Please print the material below line for line, changing nothing.

* Start *

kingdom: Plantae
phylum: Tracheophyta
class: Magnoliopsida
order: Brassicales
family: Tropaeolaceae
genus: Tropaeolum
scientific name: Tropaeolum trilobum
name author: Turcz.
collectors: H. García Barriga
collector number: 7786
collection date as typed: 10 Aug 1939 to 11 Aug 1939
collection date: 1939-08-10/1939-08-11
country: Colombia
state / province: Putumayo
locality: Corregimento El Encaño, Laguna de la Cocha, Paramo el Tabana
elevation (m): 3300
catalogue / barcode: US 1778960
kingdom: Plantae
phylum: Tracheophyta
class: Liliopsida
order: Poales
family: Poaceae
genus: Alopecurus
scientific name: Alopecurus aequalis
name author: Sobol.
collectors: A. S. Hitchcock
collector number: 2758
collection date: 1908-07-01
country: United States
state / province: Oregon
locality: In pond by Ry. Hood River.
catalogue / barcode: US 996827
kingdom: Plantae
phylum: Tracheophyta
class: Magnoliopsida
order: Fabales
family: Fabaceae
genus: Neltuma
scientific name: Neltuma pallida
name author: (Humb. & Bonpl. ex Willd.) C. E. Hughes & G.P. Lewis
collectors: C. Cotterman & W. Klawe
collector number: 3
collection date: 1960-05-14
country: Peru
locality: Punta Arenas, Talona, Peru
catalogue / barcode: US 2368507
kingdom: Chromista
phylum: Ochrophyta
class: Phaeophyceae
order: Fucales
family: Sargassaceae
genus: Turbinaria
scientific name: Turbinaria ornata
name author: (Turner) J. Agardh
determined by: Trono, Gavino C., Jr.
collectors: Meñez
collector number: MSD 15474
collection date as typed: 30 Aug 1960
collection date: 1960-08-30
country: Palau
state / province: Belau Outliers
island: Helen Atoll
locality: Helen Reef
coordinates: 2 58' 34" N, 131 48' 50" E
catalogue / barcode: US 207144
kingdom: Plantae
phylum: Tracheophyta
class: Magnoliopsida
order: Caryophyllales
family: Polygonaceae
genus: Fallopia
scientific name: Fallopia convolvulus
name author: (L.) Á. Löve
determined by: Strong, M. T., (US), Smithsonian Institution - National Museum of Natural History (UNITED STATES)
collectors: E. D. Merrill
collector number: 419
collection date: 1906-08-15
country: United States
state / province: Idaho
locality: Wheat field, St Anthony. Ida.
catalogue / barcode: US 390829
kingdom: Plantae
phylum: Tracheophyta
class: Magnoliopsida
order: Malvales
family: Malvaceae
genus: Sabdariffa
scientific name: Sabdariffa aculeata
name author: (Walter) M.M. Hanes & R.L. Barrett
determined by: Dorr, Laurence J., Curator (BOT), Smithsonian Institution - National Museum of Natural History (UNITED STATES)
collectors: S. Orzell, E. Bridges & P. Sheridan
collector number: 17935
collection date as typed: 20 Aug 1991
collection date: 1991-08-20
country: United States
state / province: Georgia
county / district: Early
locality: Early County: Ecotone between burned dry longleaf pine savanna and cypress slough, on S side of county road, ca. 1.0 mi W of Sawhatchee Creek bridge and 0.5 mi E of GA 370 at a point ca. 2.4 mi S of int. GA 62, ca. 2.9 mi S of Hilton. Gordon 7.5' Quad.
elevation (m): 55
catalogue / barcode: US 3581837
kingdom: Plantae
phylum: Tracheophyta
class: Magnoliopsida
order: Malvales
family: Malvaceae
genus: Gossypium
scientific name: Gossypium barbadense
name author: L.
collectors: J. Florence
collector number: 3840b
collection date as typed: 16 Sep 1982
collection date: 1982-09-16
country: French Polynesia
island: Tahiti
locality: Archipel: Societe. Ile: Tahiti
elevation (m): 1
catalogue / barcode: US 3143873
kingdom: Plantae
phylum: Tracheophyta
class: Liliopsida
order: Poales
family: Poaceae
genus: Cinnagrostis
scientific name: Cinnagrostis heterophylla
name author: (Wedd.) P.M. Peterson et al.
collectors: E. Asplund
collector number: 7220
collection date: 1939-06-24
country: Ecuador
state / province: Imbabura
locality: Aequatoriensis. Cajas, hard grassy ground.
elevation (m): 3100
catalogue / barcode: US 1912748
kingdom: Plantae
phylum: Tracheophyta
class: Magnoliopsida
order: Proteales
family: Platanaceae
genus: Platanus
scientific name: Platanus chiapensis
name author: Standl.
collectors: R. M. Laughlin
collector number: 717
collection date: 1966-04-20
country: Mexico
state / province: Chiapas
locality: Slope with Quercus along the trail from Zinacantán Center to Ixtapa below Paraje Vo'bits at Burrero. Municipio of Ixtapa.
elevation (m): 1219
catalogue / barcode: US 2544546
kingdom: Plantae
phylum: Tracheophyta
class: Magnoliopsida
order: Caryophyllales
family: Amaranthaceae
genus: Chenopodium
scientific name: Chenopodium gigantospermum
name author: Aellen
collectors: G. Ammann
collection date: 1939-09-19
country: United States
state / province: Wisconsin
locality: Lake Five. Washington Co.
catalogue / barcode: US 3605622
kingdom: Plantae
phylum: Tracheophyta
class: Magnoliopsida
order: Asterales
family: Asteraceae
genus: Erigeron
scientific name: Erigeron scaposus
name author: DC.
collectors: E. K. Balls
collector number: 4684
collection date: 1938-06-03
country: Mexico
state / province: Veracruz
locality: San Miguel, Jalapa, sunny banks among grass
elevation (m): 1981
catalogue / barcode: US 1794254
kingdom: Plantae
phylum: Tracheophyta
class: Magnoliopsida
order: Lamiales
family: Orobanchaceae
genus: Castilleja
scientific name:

* End *

**WRITTEN ANSWER**.
kingdom: Plantae
phylum: Tracheophyta
class: Magnoliopsida
order: Brassicales
family: Tropaeolaceae
genus: Tropaeolum
scientific name: Tropaeolum trilobum
name author: Turcz.
collectors: H. García Barriga
collector number: 7786
collection date as typed: 10 Aug 1939 to 11 Aug 1939
collection date: 1939-08-10/1939-08-11
country: Colombia
state / province: Putumayo
locality: Corregimento El Encaño, Laguna de la Cocha, Paramo el Tabana
elevation (m): 3300
catalogue / barcode: US 1778960
kingdom: Plantae
phylum: Tracheophyta
class: Liliopsida
order: Poales
family: Poaceae
genus: Alopecurus
scientific name: Alopecurus aequalis
name author: Sobol.
collectors: A. S. Hitchcock
collector number: 2758
collection date: 1908-07-01
country: United States
state / province: Oregon
locality: In pond by Ry. Hood River.
catalogue / barcode: US 996827
kingdom: Plantae
phylum: Tracheophyta
class: Magnoliopsida
order: Fabales
family: Fabaceae
genus: Neltuma
scientific name: Neltuma pallida
name author: (Humb. & Bonpl. ex Willd.) C. E. Hughes & G.P. Lewis
collectors: C. Cotterman & W. Klawe
collector number: 3
collection date: 1960-05-14
country: Peru
locality: Punta Arenas, Talona, Peru
catalogue / barcode: US 2368507
kingdom: Chromista
phylum: Ochrophyta
class: Phaeophyceae
order: Fucales
family: Sargassaceae
genus: Turbinaria
scientific name: Turbinaria ornata
name author: (Turner) J. Agardh
determined by: Trono, Gavino C., Jr.
collectors: Meñez
collector number: MSD 15474
collection date as typed: 30 Aug 1960
collection date: 1960-08-30
country: Palau
state / province: Belau Outliers
island: Helen Atoll
locality: Helen Reef
coordinates: 2 58' 34" N, 131 48' 50" E
catalogue / barcode: US 207144
kingdom: Plantae
phylum: Tracheophyta
class: Magnoliopsida
order: Caryophyllales
family: Polygonaceae
genus: Fallopia
scientific name: Fallopia convolvulus
name author: (L.) Á. Löve
determined by: Strong, M. T., (US), Smithsonian Institution - National Museum of Natural History (UNITED STATES)
collectors: E. D. Merrill
collector number: 419
collection date: 1906-08-15
country: United States
state / province: Idaho
locality: Wheat field, St Anthony. Ida.
catalogue / barcode: US 390829
kingdom: Plantae
phylum: Tracheophyta
class: Magnoliopsida
order: Malvales
family: Malvaceae
genus: Sabdariffa
scientific name: Sabdariffa aculeata
name author: (Walter) M.M. Hanes & R.L. Barrett
determined by: Dorr, Laurence J., Curator (BOT), Smithsonian Institution - National Museum of Natural History (UNITED STATES)
collectors: S. Orzell, E. Bridges & P. Sheridan
collector number: 17935
collection date as typed: 20 Aug 1991
collection date: 1991-08-20
country: United States
state / province: Georgia
county / district: Early
locality: Early County: Ecotone between burned dry longleaf pine savanna and cypress slough, on S side of county road, ca. 1.0 mi W of Sawhatchee Creek bridge and 0.5 mi E of GA 370 at a point ca. 2.4 mi S of int. GA 62, ca. 2.9 mi S of Hilton. Gordon 7.5' Quad.
elevation (m): 55
catalogue / barcode: US 3581837
kingdom: Plantae
phylum: Tracheophyta
class: Magnoliopsida
order: Malvales
family: Malvaceae
genus: Gossypium
scientific name: Gossypium barbadense
name author: L.
collectors: J. Florence
collector number: 3840b
collection date as typed: 16 Sep 1982
collection date: 1982-09-16
country: French Polynesia
island: Tahiti
locality: Archipel: Societe. Ile: Tahiti
elevation (m): 1
catalogue / barcode: US 3143873
kingdom: Plantae
phylum: Tracheophyta
class: Liliopsida
order: Poales
family: Poaceae
genus: Cinnagrostis
scientific name: Cinnagrostis heterophylla
name author: (Wedd.) P.M. Peterson et al.
collectors: E. Asplund
collector number: 7220
collection date: 1939-06-24
country: Ecuador
state / province: Imbabura
locality: Aequatoriensis. Cajas, hard grassy ground.
elevation (m): 3100
catalogue / barcode: US 1912748
kingdom: Plantae
phylum: Tracheophyta
class: Magnoliopsida
order: Proteales
family: Platanaceae
genus: Platanus
scientific name: Platanus chiapensis
name author: Standl.
collectors: R. M. Laughlin
collector number: 717
collection date: 1966-04-20
country: Mexico
state / province: Chiapas
locality: Slope with Quercus along the trail from Zinacantán Center to Ixtapa below Paraje Vo'bits at Burrero. Municipio of Ixtapa.
elevation (m): 1219
catalogue / barcode: US 2544546
kingdom: Plantae
phylum: Tracheophyta
class: Magnoliopsida
order: Caryophyllales
family: Amaranthaceae
genus: Chenopodium
scientific name: Chenopodium gigantospermum
name author: Aellen
collectors: G. Ammann
collection date: 1939-09-19
country: United States
state / province: Wisconsin
locality: Lake Five. Washington Co.
catalogue / barcode: US 3605622
kingdom: Plantae
phylum: Tracheophyta
class: Magnoliopsida
order: Asterales
family: Asteraceae
genus: Erigeron
scientific name: Erigeron scaposus
name author: DC.
collectors: E. K. Balls
collector number: 4684
collection date: 1938-06-03
country: Mexico
state / province: Veracruz
locality: San Miguel, Jalapa, sunny banks among grass
elevation (m): 1981
catalogue / barcode: US 1794254
kingdom: Plantae
phylum: Tracheophyta
class: Magnoliopsida
order: Lamiales
family: Orobanchaceae
genus: Castilleja
scientific name:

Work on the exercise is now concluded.